Return each line in the listing below that contains the word "Report", copied in full.
-------------------------
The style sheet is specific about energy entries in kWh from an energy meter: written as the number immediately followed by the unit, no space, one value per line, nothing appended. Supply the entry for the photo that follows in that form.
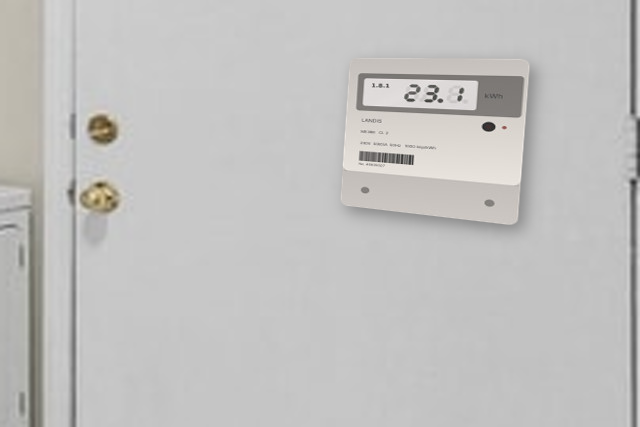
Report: 23.1kWh
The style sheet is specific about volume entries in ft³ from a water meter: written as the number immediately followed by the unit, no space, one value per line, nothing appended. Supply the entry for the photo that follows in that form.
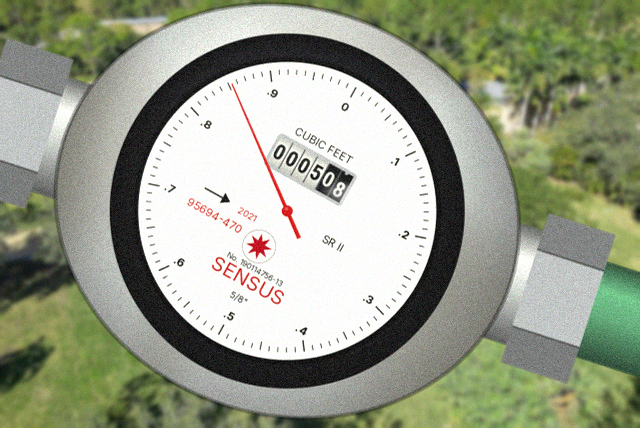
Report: 507.85ft³
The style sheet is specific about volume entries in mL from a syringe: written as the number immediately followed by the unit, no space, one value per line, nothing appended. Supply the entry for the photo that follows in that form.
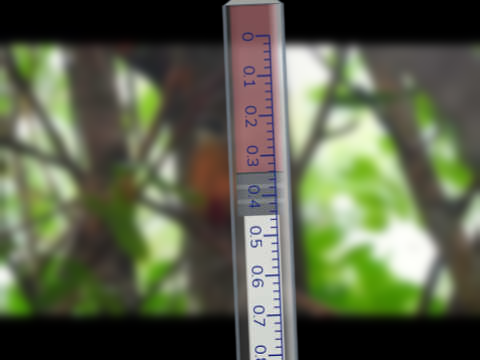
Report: 0.34mL
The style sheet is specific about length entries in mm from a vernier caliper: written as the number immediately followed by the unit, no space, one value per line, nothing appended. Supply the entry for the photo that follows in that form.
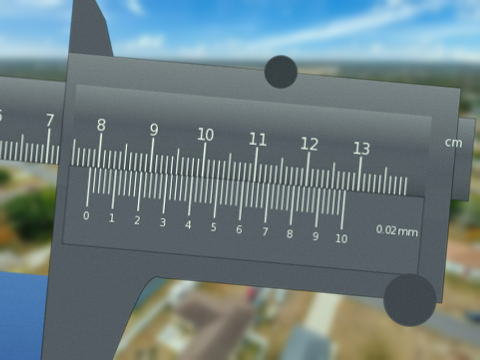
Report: 78.5mm
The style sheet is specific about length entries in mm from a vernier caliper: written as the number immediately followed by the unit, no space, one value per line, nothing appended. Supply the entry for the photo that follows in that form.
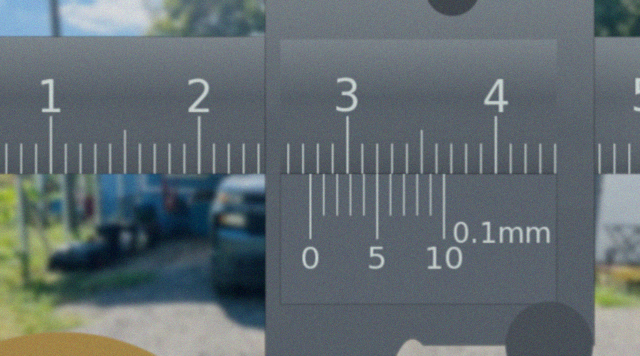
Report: 27.5mm
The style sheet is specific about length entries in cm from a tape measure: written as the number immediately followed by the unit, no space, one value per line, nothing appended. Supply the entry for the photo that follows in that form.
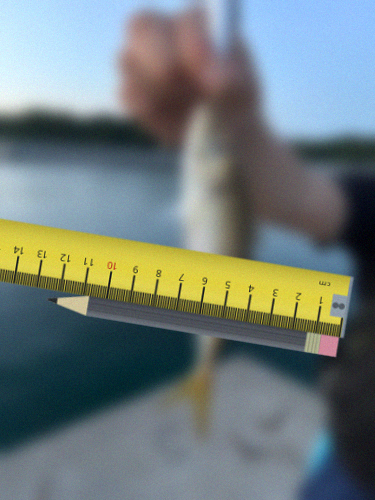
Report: 12.5cm
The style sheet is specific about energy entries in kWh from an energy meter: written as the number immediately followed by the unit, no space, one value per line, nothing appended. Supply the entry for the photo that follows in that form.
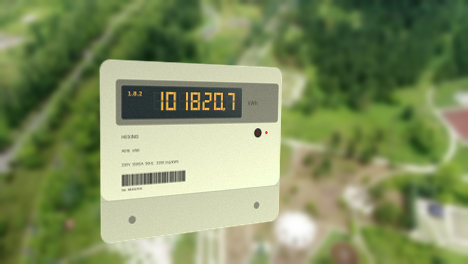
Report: 101820.7kWh
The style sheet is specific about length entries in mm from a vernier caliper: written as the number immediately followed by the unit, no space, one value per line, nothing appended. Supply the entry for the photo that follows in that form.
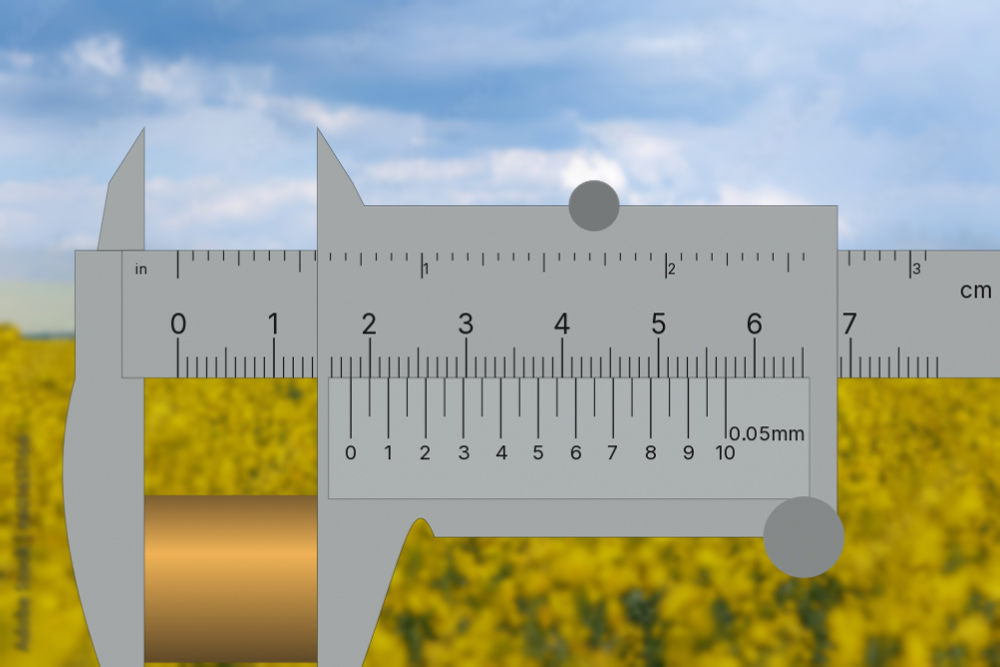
-------------------------
Result ->
Report: 23.1kWh
Report: 507.85ft³
Report: 0.34mL
Report: 78.5mm
Report: 27.5mm
Report: 12.5cm
Report: 101820.7kWh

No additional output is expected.